(Passage provided Opens)

You will be hard pressed to find any frames right about now. Just about everyone is backordered. Mann Lake and dadant are. I ordered from better bee last month and got my stuff with in a week. But I only ordered Pollen traps, feeder plugs and feeder hole caps for the hive lids. One week is not bad, I am wanting Mann LAkes PF120s and they are out of stock at this time. I had not expected to have this many swarms ceom through and me be in need of more boxes and frames But I am. I was for 4 hives and I am up to 7 now and I need to make splits in the next week or so so I will be up to 10 before to long.

Angi


----------



## nursebee

Orders can be cancelled. If folks are out of equipment then call the people that make them themselves. Miller in NC, I think Humble Abodes in Maine, isn't there a Shastina Millwork, and check the bee mags. Brushy Mountain has a shop on premise also. Come to think of it, I probably have 20 pierco white maxed mediums all in one frames...new...

Network with local beeks. If anyone near me called, I can float them enough in a pinch.


----------



## indypartridge

Budster -

Regardless of what happens with your Betterbee order, do you know other beeks nearby who maybe can 'loan' you some frames & foundation until your order comes in? This is where belonging to a local club can really help.

Also, maybe you could try calling some of the smaller suppliers that are closer to you? Off the top of my head I know Simpson's Bee Supply and Blue Sky Bee Supply are both in Ohio.

(Passage provided Closes)

From the forum thread above about backordered hive frames, pull out word for word the part that opens with the words containing "## nursebee" and closes with "in one frames...new...".

(Data section Opens)

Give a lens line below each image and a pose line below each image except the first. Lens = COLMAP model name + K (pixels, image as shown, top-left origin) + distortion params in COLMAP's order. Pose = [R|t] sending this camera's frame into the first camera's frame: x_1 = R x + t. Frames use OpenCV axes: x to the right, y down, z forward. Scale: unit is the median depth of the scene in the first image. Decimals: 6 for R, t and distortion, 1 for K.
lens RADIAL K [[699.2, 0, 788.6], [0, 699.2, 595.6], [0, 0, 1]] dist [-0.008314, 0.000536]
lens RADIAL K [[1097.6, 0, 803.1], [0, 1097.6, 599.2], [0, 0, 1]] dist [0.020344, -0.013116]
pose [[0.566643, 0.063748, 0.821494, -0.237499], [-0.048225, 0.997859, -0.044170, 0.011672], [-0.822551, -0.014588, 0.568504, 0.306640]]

(Data section Closes)

### Written reply
## nursebee

Orders can be cancelled. If folks are out of equipment then call the people that make them themselves. Miller in NC, I think Humble Abodes in Maine, isn't there a Shastina Millwork, and check the bee mags. Brushy Mountain has a shop on premise also. Come to think of it, I probably have 20 pierco white maxed mediums all in one frames...new...